Antes, qualquer pessoa que os questionasse ou criticasse era sequestrada ou morta, ou inventariam uma história e a prenderiam. Agora, estamos exigindo um novo governo. As mulheres estão lutando contra essa situação, mas a prioridade são as necessidades básicas. Alimentos, água e gás são as bases da vida e hoje não estão acessíveis. As mulheres representam 80% da população que trabalha na indústria do vestuário e na agricultura, os dois setores mais afetados. E conforme elas perdem seus empregos, a crise só aumenta. Além disso, em função dos altos preços, as mulheres que estão no setor informal não têm mais produtos para vender nem pessoas para comprá-los.

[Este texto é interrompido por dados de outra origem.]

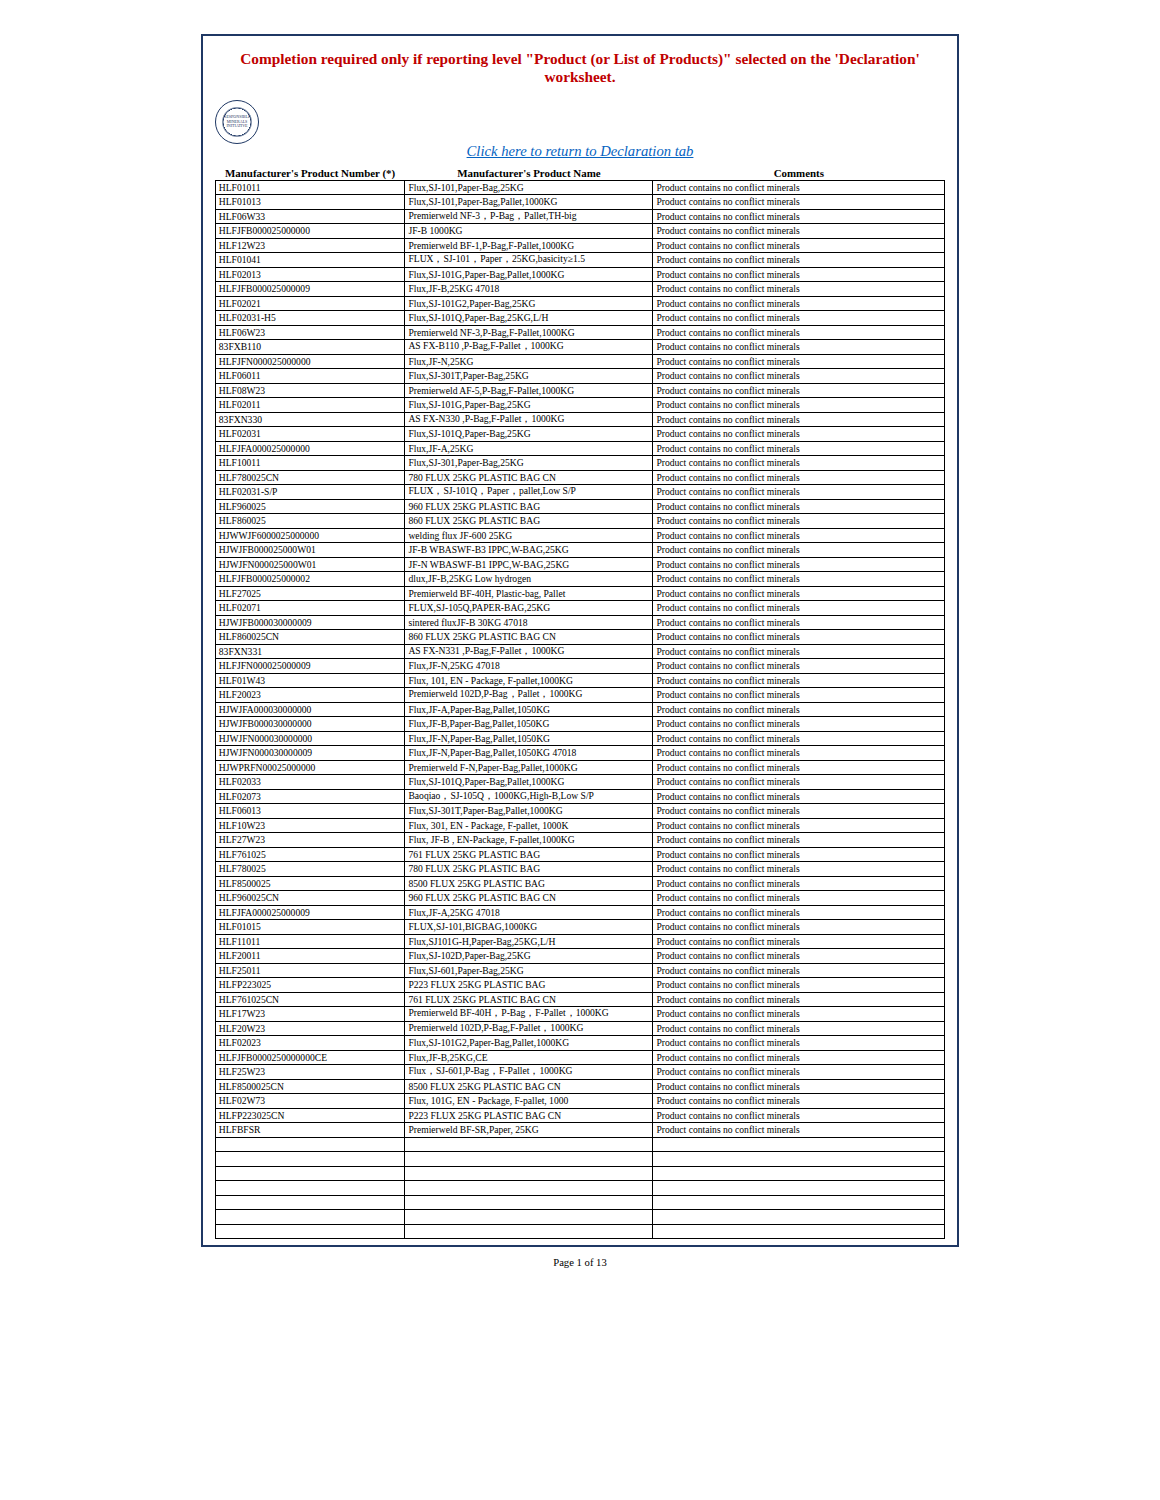Completion required only if reporting level "Product (or List of Products)" selected on the 'Declaration' worksheet.
RESPONSIBLE
MINERALS
INITIATIVE
Click here to return to Declaration tab
| Manufacturer's Product Number (*) | Manufacturer's Product Name | Comments |
| --- | --- | --- |
| HLF01011 | Flux,SJ-101,Paper-Bag,25KG | Product contains no conflict minerals |
| HLF01013 | Flux,SJ-101,Paper-Bag,Pallet,1000KG | Product contains no conflict minerals |
| HLF06W33 | Premierweld NF-3，P-Bag，Pallet,TH-big | Product contains no conflict minerals |
| HLFJFB000025000000 | JF-B 1000KG | Product contains no conflict minerals |
| HLF12W23 | Premierweld BF-1,P-Bag,F-Pallet,1000KG | Product contains no conflict minerals |
| HLF01041 | FLUX，SJ-101，Paper，25KG,basicity≥1.5 | Product contains no conflict minerals |
| HLF02013 | Flux,SJ-101G,Paper-Bag,Pallet,1000KG | Product contains no conflict minerals |
| HLFJFB000025000009 | Flux,JF-B,25KG 47018 | Product contains no conflict minerals |
| HLF02021 | Flux,SJ-101G2,Paper-Bag,25KG | Product contains no conflict minerals |
| HLF02031-H5 | Flux,SJ-101Q,Paper-Bag,25KG,L/H | Product contains no conflict minerals |
| HLF06W23 | Premierweld NF-3,P-Bag,F-Pallet,1000KG | Product contains no conflict minerals |
| 83FXB110 | AS FX-B110 ,P-Bag,F-Pallet，1000KG | Product contains no conflict minerals |
| HLFJFN000025000000 | Flux,JF-N,25KG | Product contains no conflict minerals |
| HLF06011 | Flux,SJ-301T,Paper-Bag,25KG | Product contains no conflict minerals |
| HLF08W23 | Premierweld AF-5,P-Bag,F-Pallet,1000KG | Product contains no conflict minerals |
| HLF02011 | Flux,SJ-101G,Paper-Bag,25KG | Product contains no conflict minerals |
| 83FXN330 | AS FX-N330 ,P-Bag,F-Pallet，1000KG | Product contains no conflict minerals |
| HLF02031 | Flux,SJ-101Q,Paper-Bag,25KG | Product contains no conflict minerals |
| HLFJFA000025000000 | Flux,JF-A,25KG | Product contains no conflict minerals |
| HLF10011 | Flux,SJ-301,Paper-Bag,25KG | Product contains no conflict minerals |
| HLF780025CN | 780 FLUX 25KG PLASTIC BAG CN | Product contains no conflict minerals |
| HLF02031-S/P | FLUX，SJ-101Q，Paper，pallet,Low S/P | Product contains no conflict minerals |
| HLF960025 | 960 FLUX 25KG PLASTIC BAG | Product contains no conflict minerals |
| HLF860025 | 860 FLUX 25KG PLASTIC BAG | Product contains no conflict minerals |
| HJWWJF6000025000000 | welding flux JF-600 25KG | Product contains no conflict minerals |
| HJWJFB000025000W01 | JF-B WBASWF-B3 IPPC,W-BAG,25KG | Product contains no conflict minerals |
| HJWJFN000025000W01 | JF-N WBASWF-B1 IPPC,W-BAG,25KG | Product contains no conflict minerals |
| HLFJFB000025000002 | dlux,JF-B,25KG Low hydrogen | Product contains no conflict minerals |
| HLF27025 | Premierweld BF-40H, Plastic-bag, Pallet | Product contains no conflict minerals |
| HLF02071 | FLUX,SJ-105Q,PAPER-BAG,25KG | Product contains no conflict minerals |
| HJWJFB000030000009 | sintered fluxJF-B 30KG 47018 | Product contains no conflict minerals |
| HLF860025CN | 860 FLUX 25KG PLASTIC BAG CN | Product contains no conflict minerals |
| 83FXN331 | AS FX-N331 ,P-Bag,F-Pallet，1000KG | Product contains no conflict minerals |
| HLFJFN000025000009 | Flux,JF-N,25KG 47018 | Product contains no conflict minerals |
| HLF01W43 | Flux, 101, EN - Package, F-pallet,1000KG | Product contains no conflict minerals |
| HLF20023 | Premierweld 102D,P-Bag，Pallet，1000KG | Product contains no conflict minerals |
| HJWJFA000030000000 | Flux,JF-A,Paper-Bag,Pallet,1050KG | Product contains no conflict minerals |
| HJWJFB000030000000 | Flux,JF-B,Paper-Bag,Pallet,1050KG | Product contains no conflict minerals |
| HJWJFN000030000000 | Flux,JF-N,Paper-Bag,Pallet,1050KG | Product contains no conflict minerals |
| HJWJFN000030000009 | Flux,JF-N,Paper-Bag,Pallet,1050KG 47018 | Product contains no conflict minerals |
| HJWPRFN00025000000 | Premierweld F-N,Paper-Bag,Pallet,1000KG | Product contains no conflict minerals |
| HLF02033 | Flux,SJ-101Q,Paper-Bag,Pallet,1000KG | Product contains no conflict minerals |
| HLF02073 | Baoqiao，SJ-105Q，1000KG,High-B,Low S/P | Product contains no conflict minerals |
| HLF06013 | Flux,SJ-301T,Paper-Bag,Pallet,1000KG | Product contains no conflict minerals |
| HLF10W23 | Flux, 301, EN - Package, F-pallet, 1000K | Product contains no conflict minerals |
| HLF27W23 | Flux, JF-B , EN-Package, F-pallet,1000KG | Product contains no conflict minerals |
| HLF761025 | 761 FLUX 25KG PLASTIC BAG | Product contains no conflict minerals |
| HLF780025 | 780 FLUX 25KG PLASTIC BAG | Product contains no conflict minerals |
| HLF8500025 | 8500 FLUX 25KG PLASTIC BAG | Product contains no conflict minerals |
| HLF960025CN | 960 FLUX 25KG PLASTIC BAG CN | Product contains no conflict minerals |
| HLFJFA000025000009 | Flux,JF-A,25KG 47018 | Product contains no conflict minerals |
| HLF01015 | FLUX,SJ-101,BIGBAG,1000KG | Product contains no conflict minerals |
| HLF11011 | Flux,SJ101G-H,Paper-Bag,25KG,L/H | Product contains no conflict minerals |
| HLF20011 | Flux,SJ-102D,Paper-Bag,25KG | Product contains no conflict minerals |
| HLF25011 | Flux,SJ-601,Paper-Bag,25KG | Product contains no conflict minerals |
| HLFP223025 | P223 FLUX 25KG PLASTIC BAG | Product contains no conflict minerals |
| HLF761025CN | 761 FLUX 25KG PLASTIC BAG CN | Product contains no conflict minerals |
| HLF17W23 | Premierweld BF-40H，P-Bag，F-Pallet，1000KG | Product contains no conflict minerals |
| HLF20W23 | Premierweld 102D,P-Bag,F-Pallet，1000KG | Product contains no conflict minerals |
| HLF02023 | Flux,SJ-101G2,Paper-Bag,Pallet,1000KG | Product contains no conflict minerals |
| HLFJFB0000250000000CE | Flux,JF-B,25KG,CE | Product contains no conflict minerals |
| HLF25W23 | Flux，SJ-601,P-Bag，F-Pallet，1000KG | Product contains no conflict minerals |
| HLF8500025CN | 8500 FLUX 25KG PLASTIC BAG CN | Product contains no conflict minerals |
| HLF02W73 | Flux, 101G, EN - Package, F-pallet, 1000 | Product contains no conflict minerals |
| HLFP223025CN | P223 FLUX 25KG PLASTIC BAG CN | Product contains no conflict minerals |
| HLFBFSR | Premierweld BF-SR,Paper, 25KG | Product contains no conflict minerals |
Page 1 of 13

São três as principais etnias do Sri Lanka: tâmil, muçulmana e cingalesa. Politicamente, os partidos dividiram as mulheres por etnia. Além disso, fomos divididas regionalmente. As mulheres muçulmanas apoiam partidos políticos muçulmanos e assim por diante. Estamos trabalhando juntas entre algumas de nós, mas a maioria das mulheres está separada em suas lutas. O motivo é o mesmo: os últimos 40 anos de conflito separatista. Esse ressentimento e a divisão fica registrada no inconsciente. Essas mulheres são igualmente afetadas pelas crises econômica e constitucional, portanto precisam se unir.
Outro aspecto é a baixa porcentagem de mulheres na política no sul da Ásia. Não passamos de 5,8% no Parlamento. Nos governos locais, conseguimos uma cota de 25% em 2018. Quando o assunto é política, nenhum partido, seja de qualquer etnia, religião ou região, dá prioridade às mulheres nem reconhece a participação delas nas mesas de decisão. Mas nesses protestos, podemos ver muitas jovens lutando na linha de frente. A luta é por abrir espaços para essas mulheres participarem da política, porque os problemas e a violência que enfrentamos hoje são todos promovidos por governantes homens.
Conquistamos direito a voto para as mulheres em 1931 no Sri Lanka. Mais de 90 anos se passaram, mas no Parlamento temos apenas 13 mulheres entre 225 assentos. Se queremos um país com igualdade e dignidade para as mulheres e minorias étnicas e religiosas, se queremos que todos os cidadãos vivam em condições igualitárias, desfrutando de oportunidades e participação iguais, precisamos de uma Constituição que respeite os direitos humanos de todos e todas. Isso permitirá que as pessoas tenham seus direitos garantidos, com acesso à justiça social.
[1] No dia de Páscoa de 2019, oito bombas foram acionadas em diversas cidades e localidades, incluindo três igrejas e hotéis de alto padrão. Mais de 250 pessoas morreram e cerca de 500 ficaram feridas.
Nalini Rathnarajah é defensora dos direitos humanos, militante política feminista do Sri Lanka. Mora hoje em Colombo, capital do país.